Content starts
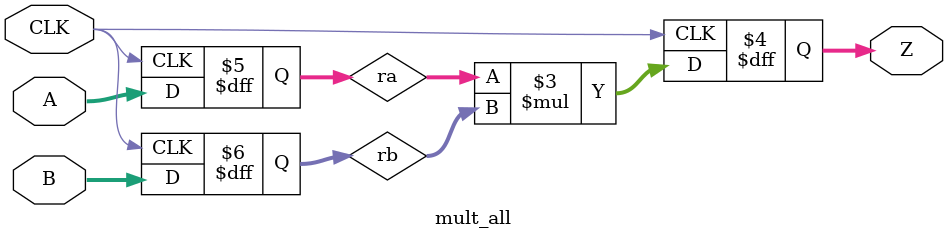
<source format=v>

module mult_ireg (
    input  wire        CLK,
    input  wire [ 7:0] A,
    input  wire [ 7:0] B,
    output wire [15:0] Z
);

    reg [7:0] ra;
    reg [7:0] rb;

    always @(posedge CLK) begin
        ra <= A;
        rb <= B;
    end

    assign Z = ra * rb;

endmodule

module mult_oreg (
    input  wire        CLK,
    input  wire [ 7:0] A,
    input  wire [ 7:0] B,
    output reg  [15:0] Z
);

    always @(posedge CLK)
        Z <= A * B;

endmodule

module mult_all (
    input  wire        CLK,
    input  wire [ 7:0] A,
    input  wire [ 7:0] B,
    output reg  [15:0] Z
);

    reg [7:0] ra;
    reg [7:0] rb;

    always @(posedge CLK) begin
        ra <= A;
        rb <= B;
    end

    always @(posedge CLK)
        Z <= ra * rb;

endmodule


</source>
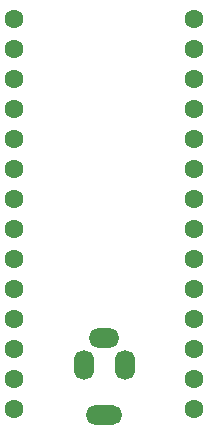
<source format=gbr>
%TF.GenerationSoftware,KiCad,Pcbnew,8.0.1-8.0.1-1~ubuntu22.04.1*%
%TF.CreationDate,2024-04-06T21:19:23+01:00*%
%TF.ProjectId,CONTROLLER_teensy4,434f4e54-524f-44c4-9c45-525f7465656e,rev?*%
%TF.SameCoordinates,Original*%
%TF.FileFunction,Soldermask,Top*%
%TF.FilePolarity,Negative*%
%FSLAX46Y46*%
G04 Gerber Fmt 4.6, Leading zero omitted, Abs format (unit mm)*
G04 Created by KiCad (PCBNEW 8.0.1-8.0.1-1~ubuntu22.04.1) date 2024-04-06 21:19:23*
%MOMM*%
%LPD*%
G01*
G04 APERTURE LIST*
G04 Aperture macros list*
%AMRoundRect*
0 Rectangle with rounded corners*
0 $1 Rounding radius*
0 $2 $3 $4 $5 $6 $7 $8 $9 X,Y pos of 4 corners*
0 Add a 4 corners polygon primitive as box body*
4,1,4,$2,$3,$4,$5,$6,$7,$8,$9,$2,$3,0*
0 Add four circle primitives for the rounded corners*
1,1,$1+$1,$2,$3*
1,1,$1+$1,$4,$5*
1,1,$1+$1,$6,$7*
1,1,$1+$1,$8,$9*
0 Add four rect primitives between the rounded corners*
20,1,$1+$1,$2,$3,$4,$5,0*
20,1,$1+$1,$4,$5,$6,$7,0*
20,1,$1+$1,$6,$7,$8,$9,0*
20,1,$1+$1,$8,$9,$2,$3,0*%
G04 Aperture macros list end*
%ADD10RoundRect,0.800000X-0.050000X-0.450000X0.050000X-0.450000X0.050000X0.450000X-0.050000X0.450000X0*%
%ADD11RoundRect,0.800000X-0.450000X0.050000X-0.450000X-0.050000X0.450000X-0.050000X0.450000X0.050000X0*%
%ADD12RoundRect,0.800000X-0.700000X0.050000X-0.700000X-0.050000X0.700000X-0.050000X0.700000X0.050000X0*%
%ADD13C,1.600000*%
G04 APERTURE END LIST*
D10*
%TO.C,J5*%
X101750000Y-96745000D03*
D11*
X100000000Y-94445000D03*
D10*
X98250000Y-96745000D03*
D12*
X100000000Y-100945000D03*
%TD*%
D13*
%TO.C,U1*%
X92380000Y-67490000D03*
X92380000Y-70030000D03*
X92380000Y-72570000D03*
X92380000Y-75110000D03*
X92380000Y-77650000D03*
X92380000Y-80190000D03*
X92380000Y-82730000D03*
X92380000Y-85270000D03*
X92380000Y-87810000D03*
X92380000Y-90350000D03*
X92380000Y-92890000D03*
X92380000Y-95430000D03*
X92380000Y-97970000D03*
X92380000Y-100510000D03*
X107620000Y-100510000D03*
X107620000Y-97970000D03*
X107620000Y-95430000D03*
X107620000Y-92890000D03*
X107620000Y-90350000D03*
X107620000Y-87810000D03*
X107620000Y-85270000D03*
X107620000Y-82730000D03*
X107620000Y-80190000D03*
X107620000Y-77650000D03*
X107620000Y-75110000D03*
X107620000Y-72570000D03*
X107620000Y-70030000D03*
X107620000Y-67490000D03*
%TD*%
M02*

</source>
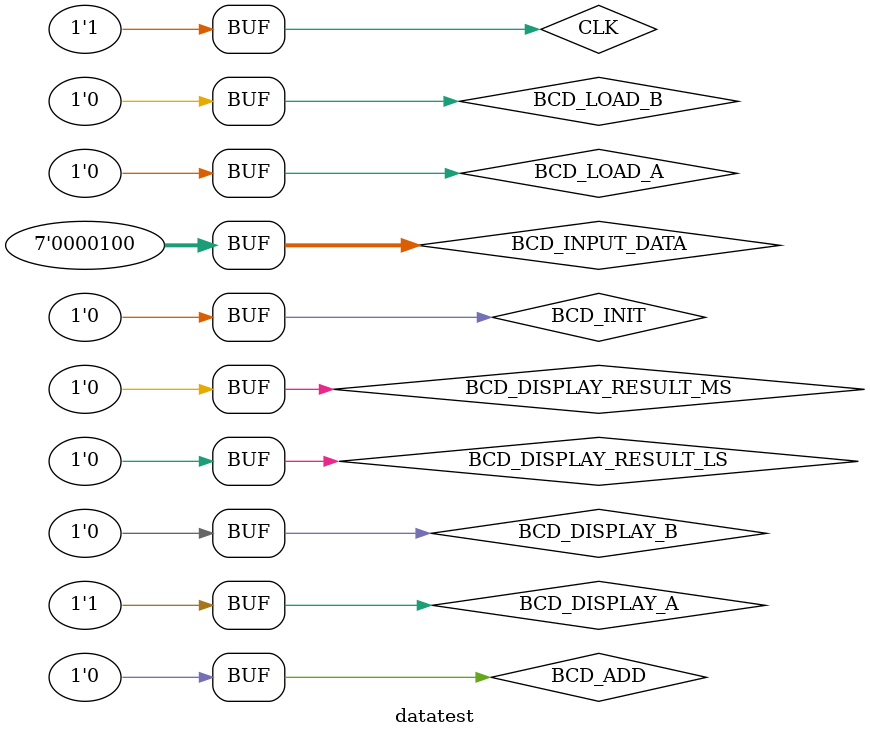
<source format=v>
`timescale 1ns / 1ps


module datatest;

	// Inputs
	reg [6:0] BCD_INPUT_DATA;
	reg CLK;
	reg BCD_INIT;
	reg BCD_LOAD_A;
	reg BCD_LOAD_B;
	reg BCD_DISPLAY_A;
	reg BCD_DISPLAY_B;
	reg BCD_ADD;
	reg BCD_DISPLAY_RESULT_LS;
	reg BCD_DISPLAY_RESULT_MS;

	// Outputs
	wire [7:0] BCD_OUTPUT_DATA;
	wire BCD_INIT_ACK;
	wire BCD_LOAD_A_ACK;
	wire BCD_LOAD_B_ACK;
	wire BCD_DISPLAY_A_ACK;
	wire BCD_DISPLAY_B_ACK;
	wire BCD_ADD_ACK;
	wire BCD_DISPLAY_RESULT_LS_ACK;
	wire BCD_DISPLAY_RESULT_MS_ACK;

	// Instantiate the Unit Under Test (UUT)
	bcd_add_datapath uut (
		.BCD_INPUT_DATA(BCD_INPUT_DATA), 
		.BCD_OUTPUT_DATA(BCD_OUTPUT_DATA), 
		.CLK(CLK), 
		.BCD_INIT(BCD_INIT), 
		.BCD_INIT_ACK(BCD_INIT_ACK), 
		.BCD_LOAD_A(BCD_LOAD_A), 
		.BCD_LOAD_A_ACK(BCD_LOAD_A_ACK), 
		.BCD_LOAD_B(BCD_LOAD_B), 
		.BCD_LOAD_B_ACK(BCD_LOAD_B_ACK), 
		.BCD_DISPLAY_A(BCD_DISPLAY_A), 
		.BCD_DISPLAY_A_ACK(BCD_DISPLAY_A_ACK), 
		.BCD_DISPLAY_B(BCD_DISPLAY_B), 
		.BCD_DISPLAY_B_ACK(BCD_DISPLAY_B_ACK), 
		.BCD_ADD(BCD_ADD), 
		.BCD_ADD_ACK(BCD_ADD_ACK), 
		.BCD_DISPLAY_RESULT_LS(BCD_DISPLAY_RESULT_LS), 
		.BCD_DISPLAY_RESULT_LS_ACK(BCD_DISPLAY_RESULT_LS_ACK), 
		.BCD_DISPLAY_RESULT_MS(BCD_DISPLAY_RESULT_MS), 
		.BCD_DISPLAY_RESULT_MS_ACK(BCD_DISPLAY_RESULT_MS_ACK)
	);

	initial begin
		// Initialize Inputs
		BCD_INPUT_DATA = 4;
		CLK = 0;
		BCD_INIT = 0;
		BCD_LOAD_A = 0;
		BCD_LOAD_B = 0;
		BCD_DISPLAY_A = 0;
		BCD_DISPLAY_B = 0;
		BCD_ADD = 0;
		BCD_DISPLAY_RESULT_LS = 0;
		BCD_DISPLAY_RESULT_MS = 0;

		// Wait 100 ns for global reset to finish
		#100;
       
		CLK = 0;
		#20
		BCD_INIT = 1;
		#20
		CLK = 1;
		
		CLK = 0;
		#20
		BCD_INIT = 0;
		BCD_LOAD_A = 1;
		#20
		CLK = 1;
		
		CLK = 0;
		#20
		BCD_INIT = 0;
		BCD_LOAD_A = 0;
		BCD_ADD = 1;
		#20
		CLK = 1;
		
		CLK = 0;
		#20
		BCD_INIT = 0;
		BCD_LOAD_A = 0;
		BCD_ADD = 0;
		BCD_DISPLAY_A = 1;
		#20
		CLK = 1;
		
		
		
		// Add stimulus here

	end
      
endmodule


</source>
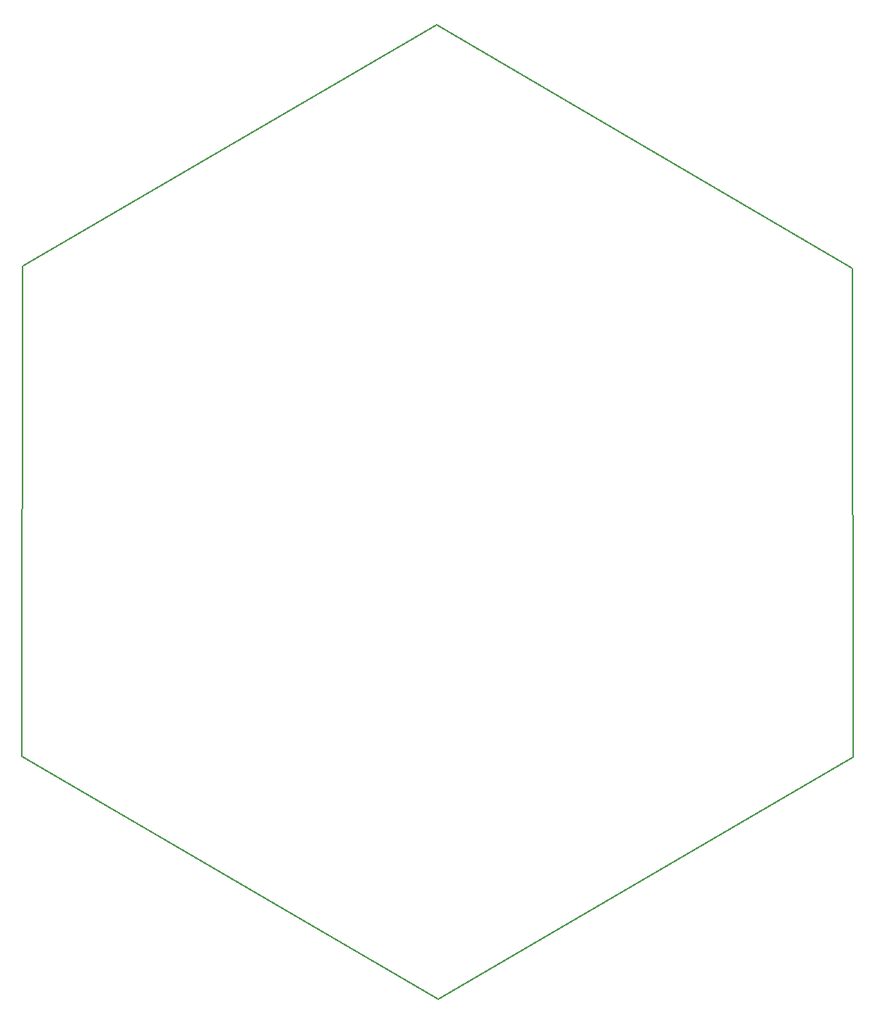
<source format=gm1>
G04 #@! TF.GenerationSoftware,KiCad,Pcbnew,7.0.7*
G04 #@! TF.CreationDate,2023-12-08T11:24:34-06:00*
G04 #@! TF.ProjectId,airplane-keychain,61697270-6c61-46e6-952d-6b6579636861,1*
G04 #@! TF.SameCoordinates,Original*
G04 #@! TF.FileFunction,Profile,NP*
%FSLAX46Y46*%
G04 Gerber Fmt 4.6, Leading zero omitted, Abs format (unit mm)*
G04 Created by KiCad (PCBNEW 7.0.7) date 2023-12-08 11:24:34*
%MOMM*%
%LPD*%
G01*
G04 APERTURE LIST*
G04 #@! TA.AperFunction,Profile*
%ADD10C,0.150000*%
G04 #@! TD*
G04 APERTURE END LIST*
D10*
X84100000Y-123600000D02*
X84200000Y-68400000D01*
X177800000Y-123700000D02*
X131000000Y-150900000D01*
X177700000Y-68600000D02*
X177800000Y-123700000D01*
X130900000Y-41200000D02*
X177700000Y-68600000D01*
X84200000Y-68400000D02*
X130900000Y-41200000D01*
X131000000Y-150900000D02*
X84100000Y-123600000D01*
M02*

</source>
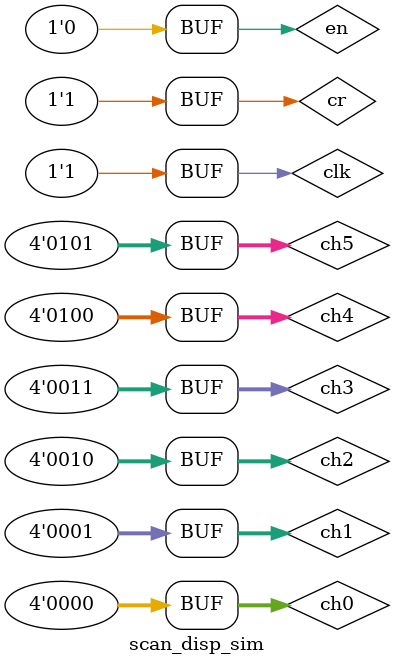
<source format=v>
`timescale 1ns / 1ps


module scan_disp_sim;

	// Inputs
	reg clk;
	reg cr;
	reg en;
	reg [3:0] ch0;
	reg [3:0] ch1;
	reg [3:0] ch2;
	reg [3:0] ch3;
	reg [3:0] ch4;
	reg [3:0] ch5;

	// Outputs
	wire [6:0] seg;
	wire [7:0] pos;

	// Instantiate the Unit Under Test (UUT)
	scan_disp uut (
		.clk(clk), 
		.cr(cr), 
		.en(en), 
		.ch0(ch0), 
		.ch1(ch1), 
		.ch2(ch2), 
		.ch3(ch3), 
		.ch4(ch4), 
		.ch5(ch5), 
		.seg(seg), 
		.pos(pos)
	);
	parameter PERIOD =10;
	always begin
	clk=1'b0;
	#(PERIOD/2)clk=1'b1;
	#(PERIOD/2);
	end
	initial begin
		// Initialize Inputs
		clk = 0;
		cr = 0;
		en = 0;
		ch0 = 0;
		ch1 = 0;
		ch2 = 0;
		ch3 = 0;
		ch4 = 0;
		ch5 = 0;

		// Wait 100 ns for global reset to finish
	   #100;
		ch0 = 4'b0000;
		ch1 = 4'b0001;
		ch2 = 4'b0010;
		ch3 = 4'b0011;
		ch4 = 4'b0100;
		ch5 = 4'b0101;	 
		#100;
		cr=0;
		en=1;
		#100;
		cr=1;//Õý³£¼ÆÊý
      #100000;
		en=0;     
		// Add stimulus here

	end
      
endmodule
</source>
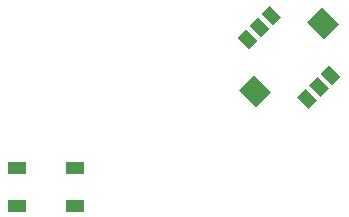
<source format=gbr>
G04 #@! TF.GenerationSoftware,KiCad,Pcbnew,(5.1.5)-3*
G04 #@! TF.CreationDate,2020-07-01T01:16:44-04:00*
G04 #@! TF.ProjectId,V0_Micro_Display,56305f4d-6963-4726-9f5f-446973706c61,rev?*
G04 #@! TF.SameCoordinates,Original*
G04 #@! TF.FileFunction,Paste,Top*
G04 #@! TF.FilePolarity,Positive*
%FSLAX46Y46*%
G04 Gerber Fmt 4.6, Leading zero omitted, Abs format (unit mm)*
G04 Created by KiCad (PCBNEW (5.1.5)-3) date 2020-07-01 01:16:44*
%MOMM*%
%LPD*%
G04 APERTURE LIST*
%ADD10C,0.100000*%
%ADD11R,1.500000X1.000000*%
G04 APERTURE END LIST*
D10*
G36*
X18222870Y3659278D02*
G01*
X18929976Y4366384D01*
X19884570Y3411790D01*
X19177464Y2704684D01*
X18222870Y3659278D01*
G37*
G36*
X16207616Y1644024D02*
G01*
X16914722Y2351130D01*
X17869316Y1396536D01*
X17162210Y689430D01*
X16207616Y1644024D01*
G37*
G36*
X17215243Y2651651D02*
G01*
X17922349Y3358757D01*
X18876943Y2404163D01*
X18169837Y1697057D01*
X17215243Y2651651D01*
G37*
G36*
X23932757Y-2651651D02*
G01*
X23225651Y-3358757D01*
X22271057Y-2404163D01*
X22978163Y-1697057D01*
X23932757Y-2651651D01*
G37*
G36*
X24940384Y-1644024D02*
G01*
X24233278Y-2351130D01*
X23278684Y-1396536D01*
X23985790Y-689430D01*
X24940384Y-1644024D01*
G37*
G36*
X22925130Y-3659278D02*
G01*
X22218024Y-4366384D01*
X21263430Y-3411790D01*
X21970536Y-2704684D01*
X22925130Y-3659278D01*
G37*
G36*
X22094279Y2934493D02*
G01*
X23367071Y4207285D01*
X24781285Y2793071D01*
X23508493Y1520279D01*
X22094279Y2934493D01*
G37*
G36*
X19053721Y-2934493D02*
G01*
X17780929Y-4207285D01*
X16366715Y-2793071D01*
X17639507Y-1520279D01*
X19053721Y-2934493D01*
G37*
D11*
X-2450000Y-9400000D03*
X-2450000Y-12600000D03*
X2450000Y-9400000D03*
X2450000Y-12600000D03*
M02*

</source>
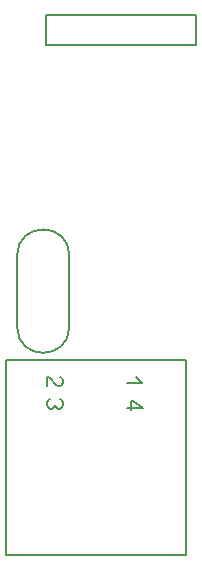
<source format=gbr>
%FSLAX34Y34*%
%MOMM*%
%LNCOPPER_BOTTOM*%
G71*
G01*
%ADD10C, 0.15*%
%ADD11C, 0.17*%
%LPD*%
G54D10*
X681431Y498925D02*
X681431Y333825D01*
X529031Y333825D01*
X529031Y498925D01*
X681431Y498925D01*
G54D11*
X639682Y484157D02*
X644682Y479157D01*
X631348Y479157D01*
G54D11*
X563978Y476561D02*
X563978Y484562D01*
X564811Y484562D01*
X566478Y483562D01*
X571478Y477562D01*
X573145Y476561D01*
X574811Y476562D01*
X576478Y477562D01*
X577311Y479562D01*
X577311Y481562D01*
X576478Y483562D01*
X574811Y484562D01*
G54D11*
X575137Y465471D02*
X576804Y464471D01*
X577637Y462471D01*
X577637Y460471D01*
X576804Y458471D01*
X575137Y457471D01*
X573470Y457471D01*
X571804Y458471D01*
X570970Y460471D01*
X570137Y458471D01*
X568470Y457471D01*
X566804Y457471D01*
X565137Y458471D01*
X564304Y460471D01*
X564304Y462471D01*
X565137Y464471D01*
X566804Y465471D01*
G54D11*
X631563Y458186D02*
X644896Y458185D01*
X636563Y464185D01*
X634896Y464185D01*
X634896Y456185D01*
G54D10*
X582981Y587125D02*
X582981Y526825D01*
G54D10*
X538581Y587025D02*
X538581Y526725D01*
G54D10*
G75*
G01X582981Y586925D02*
G03X538581Y586925I-22200J0D01*
G01*
G54D10*
G75*
G01X538581Y526825D02*
G03X582981Y526825I22200J0D01*
G01*
G54D10*
X563162Y765575D02*
X563163Y790975D01*
X690163Y790975D01*
X690162Y765575D01*
X563162Y765575D01*
M02*

</source>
Content ends
Restate word for word every line from the one with "BCD_DISPLAY_RESULT_MS = 0;" up to and including the one with "G04 #@! TF.CreationDate,2023-12-08T11:24:34-06:00*" in the records above, minus the pictures.

Result →
		BCD_DISPLAY_RESULT_MS = 0;

		// Wait 100 ns for global reset to finish
		#100;
       
		CLK = 0;
		#20
		BCD_INIT = 1;
		#20
		CLK = 1;
		
		CLK = 0;
		#20
		BCD_INIT = 0;
		BCD_LOAD_A = 1;
		#20
		CLK = 1;
		
		CLK = 0;
		#20
		BCD_INIT = 0;
		BCD_LOAD_A = 0;
		BCD_ADD = 1;
		#20
		CLK = 1;
		
		CLK = 0;
		#20
		BCD_INIT = 0;
		BCD_LOAD_A = 0;
		BCD_ADD = 0;
		BCD_DISPLAY_A = 1;
		#20
		CLK = 1;
		
		
		
		// Add stimulus here

	end
      
endmodule


</source>
<source format=gm1>
G04 #@! TF.GenerationSoftware,KiCad,Pcbnew,7.0.7*
G04 #@! TF.CreationDate,2023-12-08T11:24:34-06:00*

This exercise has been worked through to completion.